Formation of magma oceans on exoplanet
Induction heating can completely change the energy budget of an exoplanet and even melt its interior. In a study published by Nature Astronomy an international team led by the Space Research Institute of the Austrian Academy of Sciences with participation of the University of Vienna explains how magma oceans can form under the surface of exoplanets as a result of induction heating.
When a conductive material is embedded in a changing magnetic field, an electrical current is produced inside the body by a process called electromagnetic induction. If the electrical current is strong enough, it can heat the material in which it flows because of electrical resistance. This process called induction heating is widely used in industry to melt materials and at home to cook using induction stoves.
Fast rotation causes heating
An international team led by the Space Research Institute (IWF) of the Austrian Academy of Sciences (OeAW) with participation of the Department of Astrophysics of the University of Vienna was inspired by these examples. "We wanted to investigate if induction heating can play a role on a much bigger scale," explains first author Kristina Kislyakova. "We were particularly interested in planets orbiting stars that have strong magnetic fields." These stars can rotate very rapidly, which causes the magnetic field at the planet's orbit to change rapidly as well. In such cases, induction heating can take place inside the planet.
Impacts on planetary habitability
The team studied low mass stars that exhibit some exotic characteristics in comparison to our Sun. They are much smaller and dimmer. Some of them rotate very fast and possess magnetic fields hundreds of times stronger than the solar one. A good example of such a low-mass star is Trappist-1, which hosts a big family of seven close-in rocky planets, three of which may have liquid water on their surface. This planetary system is a top candidate for the search of Earth-like planets.

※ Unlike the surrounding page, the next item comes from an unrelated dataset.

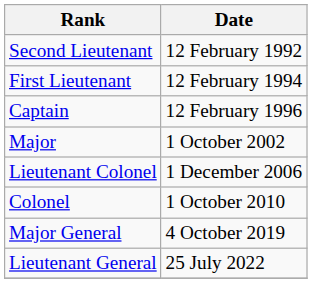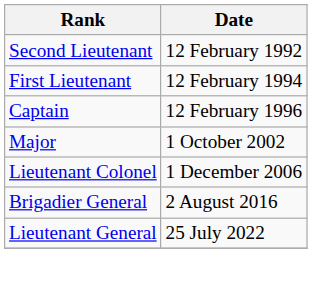- row: Colonel | 1 October 2010
+ row: Brigadier General | 2 August 2016
- row: Major General | 4 October 2019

Kislyakova and her team have calculated the energy release inside the Trappist-1 planets due to induction heating. "We have shown that for some of the planets, the heating is strong enough to drive enormous volcanic activity or even lead to the formation of a magma ocean beneath the planetary surface."
As we know from Earth, strong volcanic activity can have a severe influence on a planet's atmosphere. "Therefore, induction heating can strongly influence the habitability of an exoplanet," adds IWF co-author Luca Fossati. This new study shows that this effect has to be taken into account when studying the habitability and evolution of planets orbiting low-mass stars.